Deluxe Entertainment Services Group has been a leader in the tech side of entertainment since 1915. A large part of its key to success is agility and adaptability. While those are characteristics that you expect in tech, they are skills necessary to the management of the company’s brick-and-mortar real estate as well. In April 2017, Ben Soble, vice president of global real estate and facilities, joined the company and has been proving his worth. “We are in the business of providing services to the entertainment industry, and that is a business that calls for constant change and nimble response to a very fast-moving sector,” Soble says. “Sometimes you get your orders and start to march and suddenly you have to turn left instead of right, midstride. You just have to learn to disengage your ego.”
This ability to roll with the punches and thrive in an environment of constant change is no surprise. Soble comes to Deluxe with 20 years of experience in real estate and facilities management, 10 of those in international work, and with more than 100 buildouts under his belt. He now acts as the gatekeeper for all of Deluxe Entertainment’s office space. “My job is to ensure that our real estate footprint matches the needs of the business,” Soble says.
He is responsible for 80 locations worldwide, the majority of these leased properties. His role runs the gamut from understanding leadership needs to acquisitions to design to remodeling to facilities management to closure. “I must understand location needs, things like, ‘Will this be client-facing?’” he says. “Then I have to do my due diligence on locations; work with brokerage, scouting, bringing choice to leadership; then develop space, design, and deliver; and then, after they open, manage the facilities.”
Expanding Operations
Already in his tenure with Deluxe, Soble has completed an overhaul of California offices and received a promotion. But all this is small potatoes compared with what he is working on now. In Bangalore, India, he is managing a transition from a 33,000-square-foot space to a 100,000-square-foot office park. Even with all this room, Soble will have to be creative to fit everything in. He needs 1,650 seats—some with open-bench workstations and others in L-shaped desk spaces—as well as an NOC room, all to provide distribution services to Deluxe clients.

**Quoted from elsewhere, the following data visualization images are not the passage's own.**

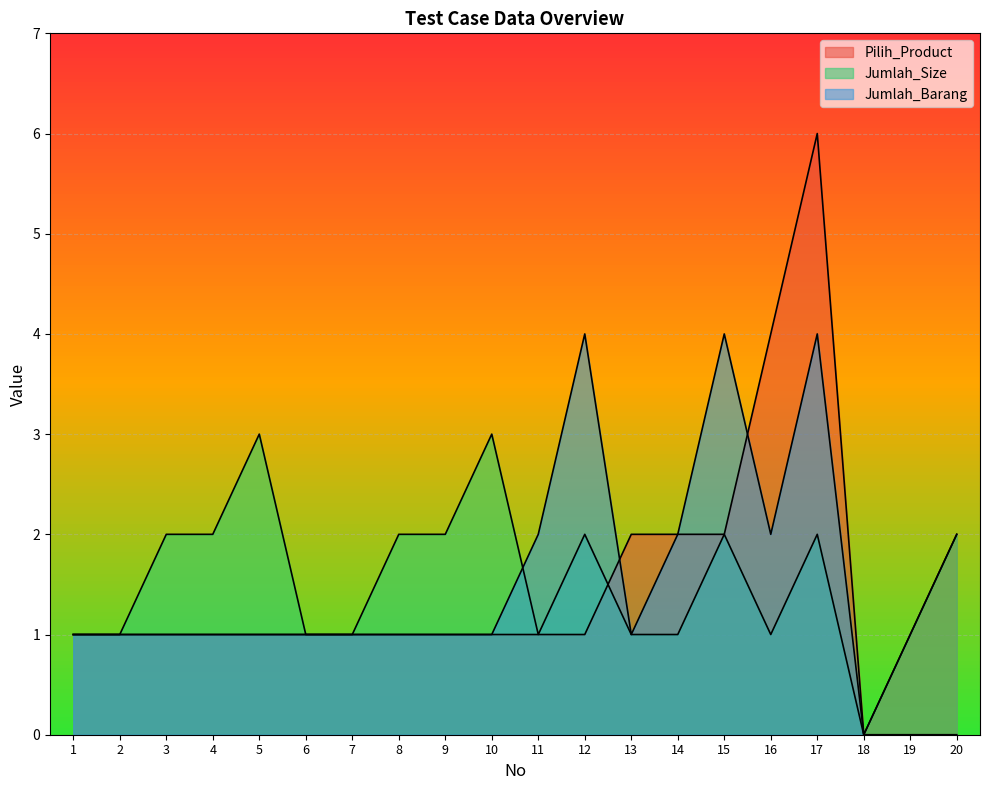

The Jumlah_Size series shows 2 at 2. True or false?

False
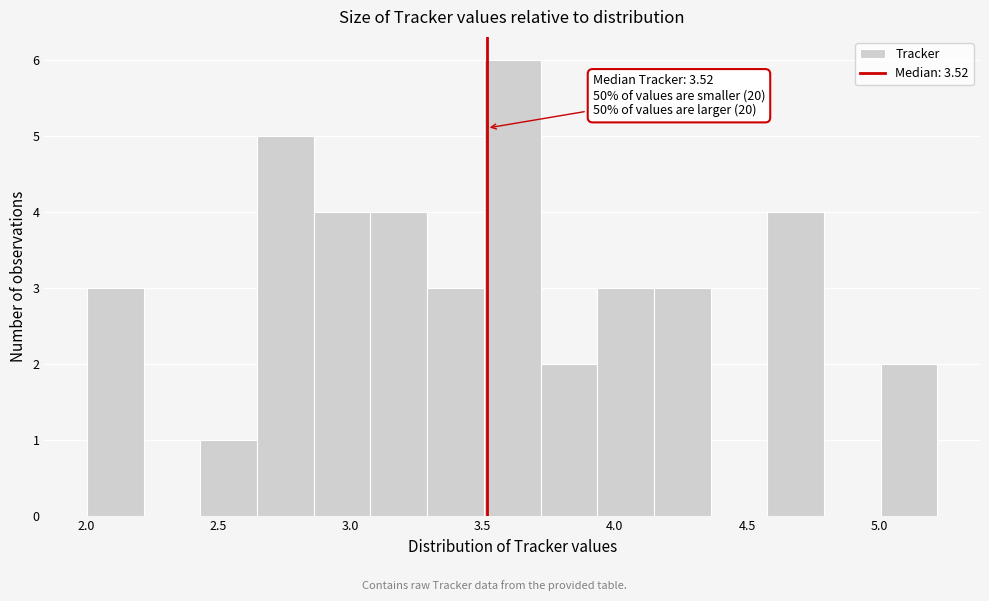

Over which range of the x-axis is the bar tallest?

3.50 to 3.70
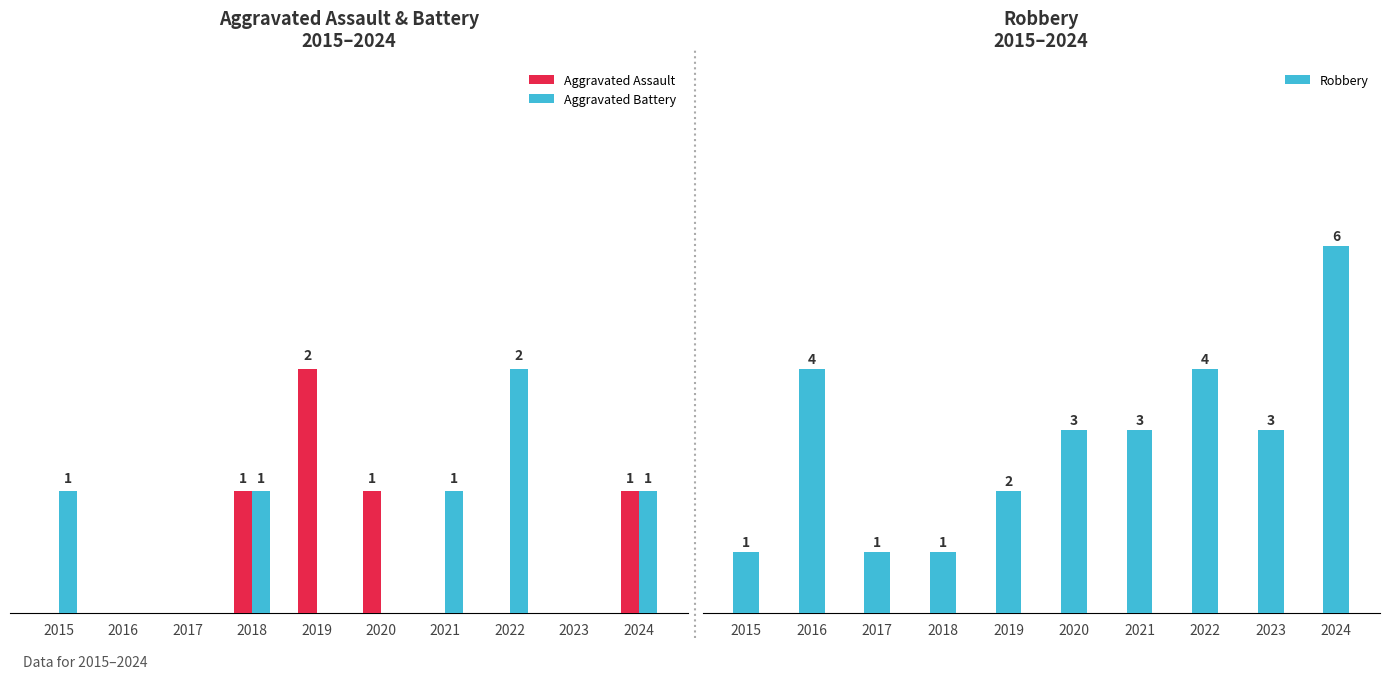

What is the difference between the highest and lowest values at 2024?

5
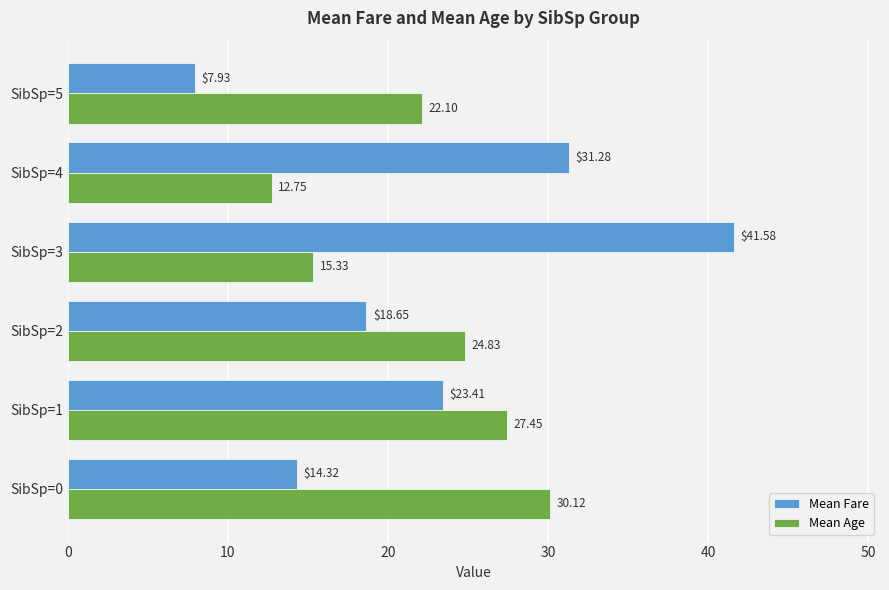

List the labels in order of Mean Fare value, largest first.

SibSp=3, SibSp=4, SibSp=1, SibSp=2, SibSp=0, SibSp=5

The current building developed on an as-needed basis. “When you have an operation that has just grown for 12 years, the spaces have not always been planned,” Soble says. “We have an opportunity to design something great.” The property is designed to be beautiful, an experience, a state-of-the-art-facility, and an office park that is LEED Gold-certified and built to attract top-notch employee talent.
Floor plans and all the fixture details are finalized, Soble has approvals, and the building is slated for an impressive four-month turn around, opening in September 2018. When asked about working in another country, Soble says, “International work is not that different. You have to know the real estate and construction rules, but if you have to build a space, you have to build a space. You take the steps.”
Relationships are Key
Soble insists that, no matter where you work, you must focus on transparency and communication. “You kind of get to be the mayor of where you are,” he says. “You know everyone, what they like, what they want.” This does not mean that Soble thinks his job is to tell people what to do. “Listen to your customers and understand their needs,” he says. “Don’t just infuse your opinions—maybe your experience, but not your opinions.”
For the India office, like all projects, there are a lot of relationships to manage. “It’s a really cool job,” Soble says. “You don’t sit on your butt on a computer. You interface with so many types of people. That includes, internally, everything from understanding pain points for clerical workers to deliverables for the CEO. And then there are so many professionals: designers, brokers, and lawyers.”
Standardizing Success
Soble is going to be using those incredible communication, relationship, and follow-through skills to help overhaul pieces of Deluxe’s culture and structure. Beyond managing individual locations, Soble has also been tapped to design and implement some consistency in standards and practice for Deluxe spaces. This large, complex, and dynamic company is looking to shift to a shared-services model, with a more centralized approach to real estate management. The company wants to unify the work experience for its 8,500 employees and numerous clients, in terms of workplace allocation, perks, and design.
“As we build new facilities, we will be infusing a culture of efficiency and workplace standards,” Soble says. These standards are important for branding, ensuring that customers have a sense of the Deluxe design. It will also allow Soble and his team to have more purchasing power. Already, many people who are not his direct reports are looking to Soble for guidance in real estate choices.
Ben Soble is a busy man. He is flying around the world, participating in meetings with global partners, and managing domestic employees. When asked about real estate management and development, it becomes clear that the work continues to fuel his passion for the field. After years of working his way up and learning to build relationships, spin on a dime, and follow through, he is bringing Deluxe a lot of enthusiasm and knowledge.